In the Europe 1 program "Historically yours", Stéphane Bern examines the roots of an expression of everyday life.

Wednesday, he is interested in the origin of the word "gossip", a slang word which designates the rumors which one exchanges discreetly between colleagues or between friends, on the life of the stars or that of our entourage.

Stéphane Bern offers every day, in 

Historically yours 

with Matthieu Noël, to discover these expressions that we use on a daily basis without necessarily knowing their origin.

On Wednesday, the host explains to us the roots of "gossip", those rumors that are spread in all indiscretion.

Why, when we are passionate about gossip, the latest star scoops or rumors about crowned heads, do we say that we love gossip?

The expressions "gossip" or "peddle the latest gossip" designate rumors made to the subjects of well-known personalities, but also to colleagues.

Usually, they are shared in the coffee machine.

>> Find all the shows of Matthieu Noël and Stéphane Bern every day from 4 p.m. to 6 p.m. on Europe 1 as well as in replay and podcast here

To understand the origin of the word "gossip", let's go to 17th century Normandy.
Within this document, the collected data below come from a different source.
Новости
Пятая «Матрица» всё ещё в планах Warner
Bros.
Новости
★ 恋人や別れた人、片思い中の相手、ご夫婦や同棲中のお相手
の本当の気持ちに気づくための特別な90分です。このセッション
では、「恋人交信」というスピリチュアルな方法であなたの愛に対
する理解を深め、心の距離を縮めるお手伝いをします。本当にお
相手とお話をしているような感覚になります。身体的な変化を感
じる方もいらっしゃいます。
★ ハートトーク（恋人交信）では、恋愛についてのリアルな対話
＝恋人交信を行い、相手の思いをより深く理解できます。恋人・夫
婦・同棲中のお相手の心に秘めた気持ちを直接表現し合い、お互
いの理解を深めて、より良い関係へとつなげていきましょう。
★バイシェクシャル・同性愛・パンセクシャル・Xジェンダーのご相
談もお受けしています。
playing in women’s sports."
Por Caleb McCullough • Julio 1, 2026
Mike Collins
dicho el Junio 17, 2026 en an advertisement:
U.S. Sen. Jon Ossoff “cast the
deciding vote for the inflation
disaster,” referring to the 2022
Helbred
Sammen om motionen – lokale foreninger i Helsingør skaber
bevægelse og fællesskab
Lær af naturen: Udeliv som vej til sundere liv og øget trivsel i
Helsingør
Winter is harsh, it's cold, and (you can imagine) there isn't much on TV, radio, or Netflix.

As a result, the women of the villages gather at one or the other to tell each other the latest gossip.

From gossip to gossip

These ladies bring small terracotta pots containing embers.

They stand in a circle, arrange the pots at their feet.
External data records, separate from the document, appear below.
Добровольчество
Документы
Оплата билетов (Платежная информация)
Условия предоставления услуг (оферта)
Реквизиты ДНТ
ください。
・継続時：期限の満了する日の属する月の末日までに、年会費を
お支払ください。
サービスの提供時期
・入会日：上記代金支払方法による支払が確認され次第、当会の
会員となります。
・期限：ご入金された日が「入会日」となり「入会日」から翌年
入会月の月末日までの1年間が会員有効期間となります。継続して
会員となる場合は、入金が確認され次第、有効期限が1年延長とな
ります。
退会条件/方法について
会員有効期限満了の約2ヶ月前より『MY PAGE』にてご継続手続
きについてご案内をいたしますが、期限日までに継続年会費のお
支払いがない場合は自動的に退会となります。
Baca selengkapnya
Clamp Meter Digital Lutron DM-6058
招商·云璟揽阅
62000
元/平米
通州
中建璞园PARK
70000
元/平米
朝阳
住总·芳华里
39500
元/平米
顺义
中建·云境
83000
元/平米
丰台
The weather is better and we tell each other the news.

These little pots of embers were called "gossip".

An expression will also be born during this period: "gossip".

A formula that we no longer use at all these days.

In 1878, in the dictionary of Parisian jargon of Lucien Rigaud, enter the word "potin".

Its definition?

"Chat where a little truth is mixed with a lot of lies".

Let us end with this quote from Alfred Capus, journalist at

Le Figaro

at the beginning of the 20th century: "Despise slander, beware of gossip; forgive an insult, but never rudeness."